The case is made from solid stainless steel and polished to a very high shine. This, combined with the metallic blue face, really gives the watch an expensive look and feel. The dial is a masterpiece of design, blending so many different elements together but yet still being incredibly easy to read the time from at a quick glance. I love the weight of this watch which was what put me off the Aerospace due to it’s lack of it.
The crystal, like all modern Breitlings, has an anti-reflective coating on both sides making is neigh on impossible to see in most lights. This is especially useful in a bright cockpit with sunlight and reflections streaking all over the place.
|Breitling B-1 turbine case-back|
Perhaps one of the most striking elements of the B-1’s construction is the case-back. It’s made up of 20 individual blades of stainless steel, each anchored in the centre and the outside ring, shaped into a miniature turbine. And it’s not just a cosmetic feature either, as behind the turbine blades is a hollow echo chamber designed to amplify the watch’s alarm. It’s also very comfortable to wear; you don’t feel that turbine at all.

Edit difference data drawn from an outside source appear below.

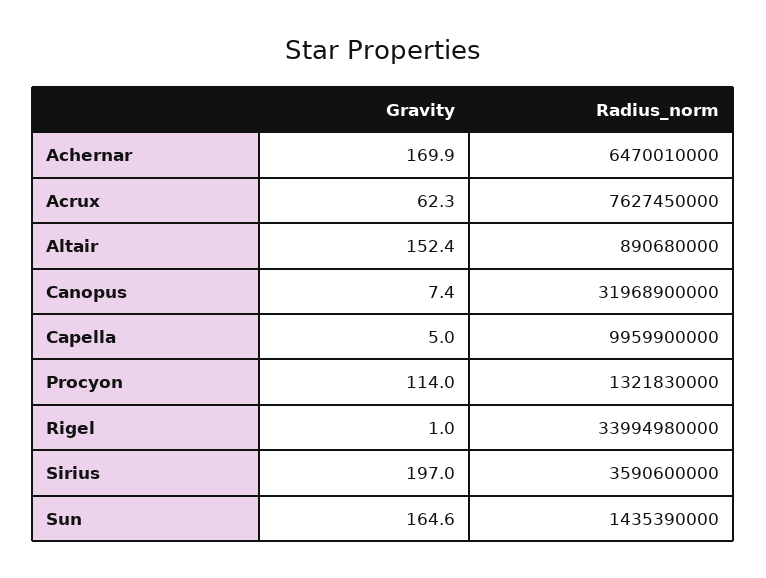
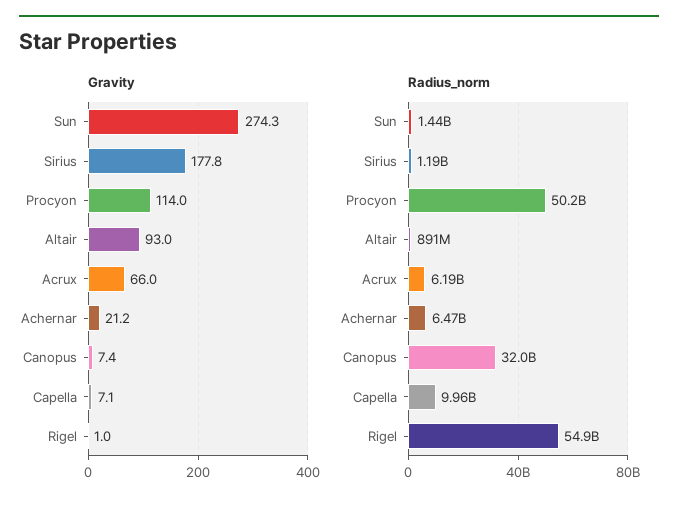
  {
    "Gravity": {
-     "Achernar": 169.9,
+     "Achernar": 21.2,
-     "Acrux": 62.3,
+     "Acrux": 66,
-     "Altair": 152.4,
+     "Altair": 93,
      "Canopus": 7.4,
-     "Capella": 5,
+     "Capella": 7.1,
      "Procyon": 114,
      "Rigel": 1,
-     "Sirius": 197,
+     "Sirius": 177.8,
-     "Sun": 164.6
+     "Sun": 274.3
    },
    "Radius_norm": {
      "Achernar": 6470010000,
-     "Acrux": 7627450000,
+     "Acrux": 6190000000,
      "Altair": 890680000,
      "Canopus": 31968900000,
      "Capella": 9959900000,
-     "Procyon": 1321830000,
+     "Procyon": 50200000000,
-     "Rigel": 33994980000,
+     "Rigel": 54900000000,
-     "Sirius": 3590600000,
+     "Sirius": 1190000000,
      "Sun": 1435390000
    }
  }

The 50m water resistance was a slight concern and even the dealers who sold me the watch were a little concerned when I mentioned where I live and work. However, I contacted Breitling in Switzerland to enquire and they assured me the provided the seals were serviced during battery changes, there’d be no problems. Happily, after two years out here, the watch is indeed fine having been drowned a few times in tropical downpours to no ill effect.

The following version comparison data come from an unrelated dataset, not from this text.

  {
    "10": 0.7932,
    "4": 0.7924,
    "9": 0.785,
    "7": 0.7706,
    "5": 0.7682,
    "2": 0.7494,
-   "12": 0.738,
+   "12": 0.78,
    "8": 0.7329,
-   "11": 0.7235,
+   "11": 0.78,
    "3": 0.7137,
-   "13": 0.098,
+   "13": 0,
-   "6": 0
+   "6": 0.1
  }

|Breitling B-1 perfectly in sync with a Garmin G1000 GPS system|
Unlike the Aerospace and Emergency, the B-1 has two additional push buttons which allow for a much easier to use interface to access the watch’s many features. Like all ani-digi Breitlings, you rotate the crown to scroll between the features which include (in order):
- Time with blank LCDs
- Time with lower LCD replicating the analogue hands
- Alarm 1 setting page
- Time with the current day displayed on top LCD and DD/MM/YY on lower screen (customisable language and order of day, month and year)
- Chronograph (stopwatch)
- Countdown timer
- Time with a second timezone on lower LCD
- Alarm 2 setting page
- Time with UTC on lower LCD
- Features screen to set alarm/button push tones
|Breitling B-1 lume and backlight|
In addition to all these features you can push the button on the end of the crown to turn on the back light for the LCD screens which, in-case you were wondering, are fully night-vision goggle compliant. There’s also the E6B flight computer which is accessed by rotating the bezel in either direction. However, I’ve not used one of these since my commercial pilot exams and frankly if you need to start using one of these in the cockpit, something has gone a bit wrong!
|Breitling B-1 on blue leather strap in box|
I love this watch. I was planning to sell it after I got the Emergency, especially as it has taken a bit of a back seat and I never wear it flying any more. But with the blue leather strap it has now become my dress/evening watch. The SuperQuartz movement keeps prefect time which is ideal as it never needs setting when I grab it from the box for an evening out. It oozes quality and continually gets admiring comments when out and about. Will I ever sell it? Doubtful!